Ларочка эта была особа хоть и молодая – лет двадцати, но, с точки зрения деда Степана, не особенно привлекательная. Худая – как говорится, подержаться не за что, – да еще и в очках. Она прибыла в Макошино в десятых числах мая. И привезла с собой два чемодана вещей, но не со шмотками-тряпочками, как можно было бы подумать, а всё с какими-то бумагами да книжками. Маленькую выгородку в углу кухни, которую старики ей выделили, эта самая Лара тут же своими книжками и завалила. Один раз, когда гостья отлучилась из дому – а отлучки её были весьма частыми, – Евдокия Федоровна в одну из её книжиц тайком заглянула. И потом поведала деду, что никакая это оказалась не книжка, а альбом – наподобие фотографического. Только вклеены в него были не карточки, а вырезки из газет: старые и желтые.

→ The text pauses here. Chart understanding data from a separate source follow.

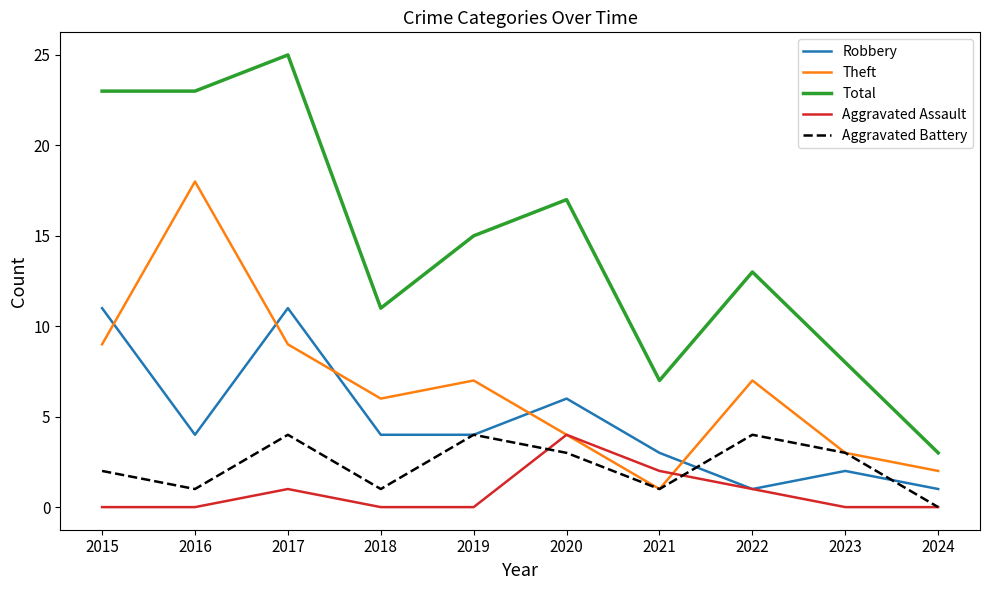

Which series has the largest total across all categories?

Total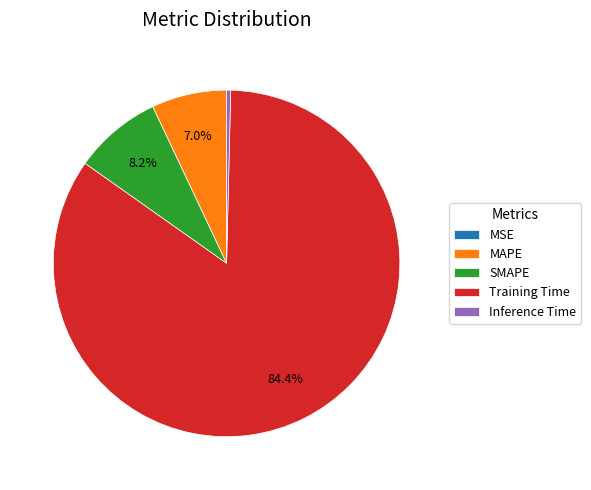

What is the majority slice?

Training Time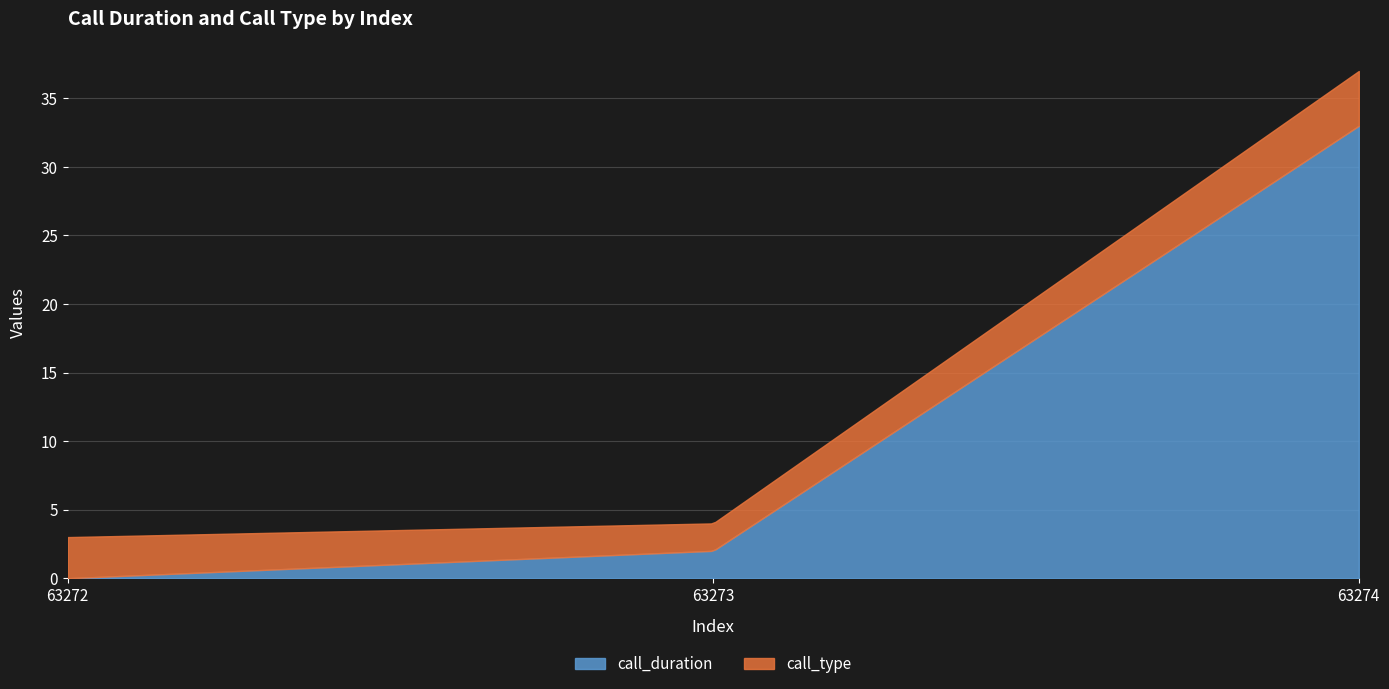

The value of call_type at 63274 is 4. True or false?

True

Так вот, Лариса Владимировна (как Григорий Петраков велел именовать постоялицу), оказалась девкой образованной, да к тому же еще и москвичкой. В ответ на расспросы бабы Дуни приезжая рассказала, что она учится заочно в Московском историко-архивном институте и при этом работает аж в Библиотеке имени Ленина! Каким ветром занесло московскую библиотекаршу в Макошино – Бог знает. Сама Лариса твердила о каких-то исторических изысканиях, необходимых ей для написания дипломной работы, но в чем их суть, объяснять не желала. Сведениями на сей счет обладал, надо думать, прохиндей Петраков. Однако он про то помалкивал.

Сейчас эта Ларочка и баба Дуня пили чай, сидя за накрытым клеенкой столом. И старая женщина изливала наболевшее:

– Да пусть бы шастали, пусть!.. Мы уж и привыкли! Только б нас не трогали. Но ведь они, проклятые, теперь так просто не уйдут. Сама знаешь, им надобно. Они ведь хотят получить…

Но она не договорила – её слова прервал громкий стук: кто-то начал долбить кулаком в калитку дома Варваркиных. И с улицы донесся молодой мужской голос:

– Эй! Есть кто дома? Степан Пантелеймонович! Евдокия Федоровна!

Баба Дуня и её жиличка переглянулись.

– Кого еще черти принесли? – пробормотала старуха.

Нехотя она поднялась из-за стола, набросила на плечи легкий полушалок и вышла из горницы в сенцы. И Лариса – русоволосая сероглазая девушка в очках, высокая и стройная, облаченная в простенькое домашнее платье, – последовала за ней.